> **What is asked**: In the records below, give everything from the line containing "scientific name: Valeriana vaga" down to the line containing "scientific name: Spermacoce exilis", both included, as a Markdown table with the columns Row and Line. Number each row and leave out blank lines.

> **Provided information**:
******************************
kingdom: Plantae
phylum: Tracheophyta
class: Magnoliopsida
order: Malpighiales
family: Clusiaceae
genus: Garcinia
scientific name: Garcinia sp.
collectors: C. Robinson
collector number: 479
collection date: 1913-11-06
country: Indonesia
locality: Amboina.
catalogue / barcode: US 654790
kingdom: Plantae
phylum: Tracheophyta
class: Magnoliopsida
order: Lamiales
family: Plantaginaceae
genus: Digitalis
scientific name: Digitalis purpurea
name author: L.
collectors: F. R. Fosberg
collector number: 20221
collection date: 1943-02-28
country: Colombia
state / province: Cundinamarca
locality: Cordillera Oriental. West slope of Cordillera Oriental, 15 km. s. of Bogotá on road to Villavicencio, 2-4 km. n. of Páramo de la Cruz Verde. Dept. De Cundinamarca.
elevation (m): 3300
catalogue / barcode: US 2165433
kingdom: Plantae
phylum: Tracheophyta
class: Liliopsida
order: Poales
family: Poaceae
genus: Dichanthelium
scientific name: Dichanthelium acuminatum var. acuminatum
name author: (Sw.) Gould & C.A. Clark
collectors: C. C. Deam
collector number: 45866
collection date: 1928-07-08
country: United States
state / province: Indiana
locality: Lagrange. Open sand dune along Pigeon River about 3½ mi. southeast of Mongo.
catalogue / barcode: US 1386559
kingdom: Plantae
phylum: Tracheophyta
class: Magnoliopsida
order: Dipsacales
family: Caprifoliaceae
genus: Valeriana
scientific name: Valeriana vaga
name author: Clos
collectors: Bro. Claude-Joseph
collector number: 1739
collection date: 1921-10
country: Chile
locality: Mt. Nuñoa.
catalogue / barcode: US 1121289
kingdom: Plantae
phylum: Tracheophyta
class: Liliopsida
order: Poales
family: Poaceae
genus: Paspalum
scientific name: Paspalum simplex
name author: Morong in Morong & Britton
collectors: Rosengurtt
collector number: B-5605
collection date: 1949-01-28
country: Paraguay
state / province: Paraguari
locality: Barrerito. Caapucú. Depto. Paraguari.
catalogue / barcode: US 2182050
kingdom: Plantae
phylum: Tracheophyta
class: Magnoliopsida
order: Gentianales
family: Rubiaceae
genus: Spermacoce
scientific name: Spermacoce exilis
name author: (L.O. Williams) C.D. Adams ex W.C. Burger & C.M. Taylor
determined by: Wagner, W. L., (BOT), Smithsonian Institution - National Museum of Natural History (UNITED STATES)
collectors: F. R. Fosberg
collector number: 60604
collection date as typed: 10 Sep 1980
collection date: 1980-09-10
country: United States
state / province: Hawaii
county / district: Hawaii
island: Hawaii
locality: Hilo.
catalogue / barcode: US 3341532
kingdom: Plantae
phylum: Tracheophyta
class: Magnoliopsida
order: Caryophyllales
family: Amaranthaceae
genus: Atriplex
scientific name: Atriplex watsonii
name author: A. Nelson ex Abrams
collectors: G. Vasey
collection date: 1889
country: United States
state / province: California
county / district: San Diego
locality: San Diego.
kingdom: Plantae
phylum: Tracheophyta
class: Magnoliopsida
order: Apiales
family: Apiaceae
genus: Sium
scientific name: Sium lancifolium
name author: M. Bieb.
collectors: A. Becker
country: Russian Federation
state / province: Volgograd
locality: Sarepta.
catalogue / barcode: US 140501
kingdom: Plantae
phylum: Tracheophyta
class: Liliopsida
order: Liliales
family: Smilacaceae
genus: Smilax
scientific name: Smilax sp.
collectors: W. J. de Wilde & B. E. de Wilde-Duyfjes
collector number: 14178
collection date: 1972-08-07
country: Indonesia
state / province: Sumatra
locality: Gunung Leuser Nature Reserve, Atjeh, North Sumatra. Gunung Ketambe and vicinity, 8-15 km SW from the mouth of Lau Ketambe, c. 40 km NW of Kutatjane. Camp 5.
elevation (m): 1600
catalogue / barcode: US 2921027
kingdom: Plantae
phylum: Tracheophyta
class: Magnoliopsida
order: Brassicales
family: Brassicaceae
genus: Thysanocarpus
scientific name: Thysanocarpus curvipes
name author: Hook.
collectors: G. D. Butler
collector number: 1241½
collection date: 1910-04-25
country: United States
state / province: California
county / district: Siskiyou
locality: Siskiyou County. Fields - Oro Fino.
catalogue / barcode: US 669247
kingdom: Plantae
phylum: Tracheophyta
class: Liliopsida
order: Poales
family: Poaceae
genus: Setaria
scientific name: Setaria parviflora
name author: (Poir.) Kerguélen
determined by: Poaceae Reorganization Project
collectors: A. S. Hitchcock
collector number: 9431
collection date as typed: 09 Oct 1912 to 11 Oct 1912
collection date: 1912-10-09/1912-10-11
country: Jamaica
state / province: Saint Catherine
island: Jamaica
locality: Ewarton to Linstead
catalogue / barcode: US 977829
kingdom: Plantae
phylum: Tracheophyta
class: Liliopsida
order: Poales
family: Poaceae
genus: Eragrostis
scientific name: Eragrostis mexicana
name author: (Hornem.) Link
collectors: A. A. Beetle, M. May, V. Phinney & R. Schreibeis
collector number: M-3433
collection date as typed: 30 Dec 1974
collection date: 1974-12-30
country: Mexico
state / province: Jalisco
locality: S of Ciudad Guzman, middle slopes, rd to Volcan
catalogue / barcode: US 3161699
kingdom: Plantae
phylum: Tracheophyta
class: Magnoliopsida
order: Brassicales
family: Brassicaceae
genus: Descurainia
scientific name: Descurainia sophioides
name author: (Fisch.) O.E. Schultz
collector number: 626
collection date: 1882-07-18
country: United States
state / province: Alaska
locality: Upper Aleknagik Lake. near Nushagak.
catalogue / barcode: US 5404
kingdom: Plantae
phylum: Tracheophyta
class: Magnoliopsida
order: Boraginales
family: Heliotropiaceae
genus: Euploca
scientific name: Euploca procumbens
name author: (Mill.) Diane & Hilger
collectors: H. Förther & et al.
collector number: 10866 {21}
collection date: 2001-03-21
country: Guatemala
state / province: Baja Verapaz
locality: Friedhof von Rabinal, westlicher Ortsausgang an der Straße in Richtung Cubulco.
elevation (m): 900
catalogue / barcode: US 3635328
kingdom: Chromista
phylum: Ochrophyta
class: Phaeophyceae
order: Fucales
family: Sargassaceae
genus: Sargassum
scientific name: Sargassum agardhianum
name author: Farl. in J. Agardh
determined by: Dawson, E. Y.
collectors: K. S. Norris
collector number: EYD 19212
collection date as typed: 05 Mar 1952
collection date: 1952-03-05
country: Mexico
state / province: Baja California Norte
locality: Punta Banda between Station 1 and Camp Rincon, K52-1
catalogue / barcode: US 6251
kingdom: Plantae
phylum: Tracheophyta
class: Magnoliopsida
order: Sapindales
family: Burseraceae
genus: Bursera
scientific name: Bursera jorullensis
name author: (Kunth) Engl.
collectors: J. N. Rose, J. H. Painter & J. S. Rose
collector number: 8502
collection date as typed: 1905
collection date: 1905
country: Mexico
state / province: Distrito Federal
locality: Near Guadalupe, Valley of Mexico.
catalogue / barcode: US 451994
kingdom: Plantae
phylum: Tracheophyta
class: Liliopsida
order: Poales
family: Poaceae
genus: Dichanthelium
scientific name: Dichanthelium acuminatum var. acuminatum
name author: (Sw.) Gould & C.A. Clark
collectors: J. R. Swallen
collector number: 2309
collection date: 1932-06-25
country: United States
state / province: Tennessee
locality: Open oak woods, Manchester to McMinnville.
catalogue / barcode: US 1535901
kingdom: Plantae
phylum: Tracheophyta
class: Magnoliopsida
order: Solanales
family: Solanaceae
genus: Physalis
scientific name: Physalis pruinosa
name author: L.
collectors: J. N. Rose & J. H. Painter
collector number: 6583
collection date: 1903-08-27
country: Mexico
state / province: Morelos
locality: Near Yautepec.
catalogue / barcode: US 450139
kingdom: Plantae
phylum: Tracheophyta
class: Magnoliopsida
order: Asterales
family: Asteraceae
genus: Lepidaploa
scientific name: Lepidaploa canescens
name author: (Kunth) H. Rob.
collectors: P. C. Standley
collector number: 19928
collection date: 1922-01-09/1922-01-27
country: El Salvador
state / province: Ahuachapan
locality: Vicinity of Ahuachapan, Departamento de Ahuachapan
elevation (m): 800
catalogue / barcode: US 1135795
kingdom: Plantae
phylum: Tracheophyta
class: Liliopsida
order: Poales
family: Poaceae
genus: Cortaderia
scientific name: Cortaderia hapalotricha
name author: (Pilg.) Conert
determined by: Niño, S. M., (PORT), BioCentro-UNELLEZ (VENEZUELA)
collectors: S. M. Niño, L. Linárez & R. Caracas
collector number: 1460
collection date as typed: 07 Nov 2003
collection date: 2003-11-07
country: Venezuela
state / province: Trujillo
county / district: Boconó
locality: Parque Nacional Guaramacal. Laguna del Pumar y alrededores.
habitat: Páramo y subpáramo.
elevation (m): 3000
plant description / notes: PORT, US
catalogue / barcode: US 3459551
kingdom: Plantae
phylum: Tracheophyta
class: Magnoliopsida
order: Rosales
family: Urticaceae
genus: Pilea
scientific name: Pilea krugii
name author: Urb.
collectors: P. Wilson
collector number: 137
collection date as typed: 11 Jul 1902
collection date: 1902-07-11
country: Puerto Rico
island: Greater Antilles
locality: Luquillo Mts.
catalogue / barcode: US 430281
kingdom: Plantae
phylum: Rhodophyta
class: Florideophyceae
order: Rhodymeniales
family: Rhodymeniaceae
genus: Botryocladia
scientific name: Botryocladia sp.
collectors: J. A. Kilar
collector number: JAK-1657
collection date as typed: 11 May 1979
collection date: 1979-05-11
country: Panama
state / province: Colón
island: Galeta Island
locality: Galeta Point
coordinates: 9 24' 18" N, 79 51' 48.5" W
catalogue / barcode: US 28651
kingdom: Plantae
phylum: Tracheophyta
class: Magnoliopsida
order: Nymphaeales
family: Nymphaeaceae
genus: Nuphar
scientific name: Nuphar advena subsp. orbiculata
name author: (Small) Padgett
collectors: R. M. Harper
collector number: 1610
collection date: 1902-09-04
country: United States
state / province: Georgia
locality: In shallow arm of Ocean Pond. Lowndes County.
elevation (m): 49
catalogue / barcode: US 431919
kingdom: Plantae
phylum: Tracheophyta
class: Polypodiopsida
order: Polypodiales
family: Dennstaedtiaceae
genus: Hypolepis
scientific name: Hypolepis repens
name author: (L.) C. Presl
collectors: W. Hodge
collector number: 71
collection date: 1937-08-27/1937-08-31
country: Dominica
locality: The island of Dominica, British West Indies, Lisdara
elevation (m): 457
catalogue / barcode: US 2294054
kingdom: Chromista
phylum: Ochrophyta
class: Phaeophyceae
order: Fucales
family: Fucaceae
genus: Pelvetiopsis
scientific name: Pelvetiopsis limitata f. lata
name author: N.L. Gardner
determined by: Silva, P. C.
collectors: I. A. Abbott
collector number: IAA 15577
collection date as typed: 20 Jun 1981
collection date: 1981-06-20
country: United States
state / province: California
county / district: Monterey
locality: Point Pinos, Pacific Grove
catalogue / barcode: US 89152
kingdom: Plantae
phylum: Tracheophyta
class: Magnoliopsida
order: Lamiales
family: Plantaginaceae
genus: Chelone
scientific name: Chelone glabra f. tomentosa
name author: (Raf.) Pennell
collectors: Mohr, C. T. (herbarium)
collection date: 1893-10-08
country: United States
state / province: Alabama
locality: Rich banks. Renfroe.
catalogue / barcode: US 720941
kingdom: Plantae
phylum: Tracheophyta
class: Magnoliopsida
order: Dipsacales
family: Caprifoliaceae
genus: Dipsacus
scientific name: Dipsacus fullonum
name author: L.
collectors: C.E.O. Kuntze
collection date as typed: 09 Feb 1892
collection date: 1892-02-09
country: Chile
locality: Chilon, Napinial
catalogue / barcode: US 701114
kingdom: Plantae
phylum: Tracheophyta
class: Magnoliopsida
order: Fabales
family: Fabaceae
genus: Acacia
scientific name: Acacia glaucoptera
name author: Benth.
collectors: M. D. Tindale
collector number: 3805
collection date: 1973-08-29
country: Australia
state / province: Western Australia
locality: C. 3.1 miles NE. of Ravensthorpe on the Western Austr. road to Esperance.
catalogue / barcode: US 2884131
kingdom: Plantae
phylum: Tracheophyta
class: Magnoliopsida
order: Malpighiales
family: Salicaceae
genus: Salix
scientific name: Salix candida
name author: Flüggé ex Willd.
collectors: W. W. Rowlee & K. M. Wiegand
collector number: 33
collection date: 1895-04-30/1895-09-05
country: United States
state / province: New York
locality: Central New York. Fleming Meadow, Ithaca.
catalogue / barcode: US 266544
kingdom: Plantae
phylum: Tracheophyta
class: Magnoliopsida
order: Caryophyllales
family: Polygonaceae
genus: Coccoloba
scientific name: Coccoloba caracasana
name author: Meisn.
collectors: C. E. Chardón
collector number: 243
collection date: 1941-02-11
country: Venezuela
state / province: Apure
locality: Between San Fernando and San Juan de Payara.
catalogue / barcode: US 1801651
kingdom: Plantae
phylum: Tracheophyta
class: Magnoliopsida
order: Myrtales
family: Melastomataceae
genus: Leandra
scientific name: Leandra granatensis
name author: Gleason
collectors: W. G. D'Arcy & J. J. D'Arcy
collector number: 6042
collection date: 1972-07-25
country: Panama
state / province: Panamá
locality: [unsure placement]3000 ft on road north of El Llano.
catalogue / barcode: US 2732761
******************************
> **Result of this exercise**:
| Row | Line |
|---|---|
| 1 | scientific name: Valeriana vaga |
| 2 | name author: Clos |
| 3 | collectors: Bro. Claude-Joseph |
| 4 | collector number: 1739 |
| 5 | collection date: 1921-10 |
| 6 | country: Chile |
| 7 | locality: Mt. Nuñoa. |
| 8 | catalogue / barcode: US 1121289 |
| 9 | kingdom: Plantae |
| 10 | phylum: Tracheophyta |
| 11 | class: Liliopsida |
| 12 | order: Poales |
| 13 | family: Poaceae |
| 14 | genus: Paspalum |
| 15 | scientific name: Paspalum simplex |
| 16 | name author: Morong in Morong & Britton |
| 17 | collectors: Rosengurtt |
| 18 | collector number: B-5605 |
| 19 | collection date: 1949-01-28 |
| 20 | country: Paraguay |
| 21 | state / province: Paraguari |
| 22 | locality: Barrerito. Caapucú. Depto. Paraguari. |
| 23 | catalogue / barcode: US 2182050 |
| 24 | kingdom: Plantae |
| 25 | phylum: Tracheophyta |
| 26 | class: Magnoliopsida |
| 27 | order: Gentianales |
| 28 | family: Rubiaceae |
| 29 | genus: Spermacoce |
| 30 | scientific name: Spermacoce exilis |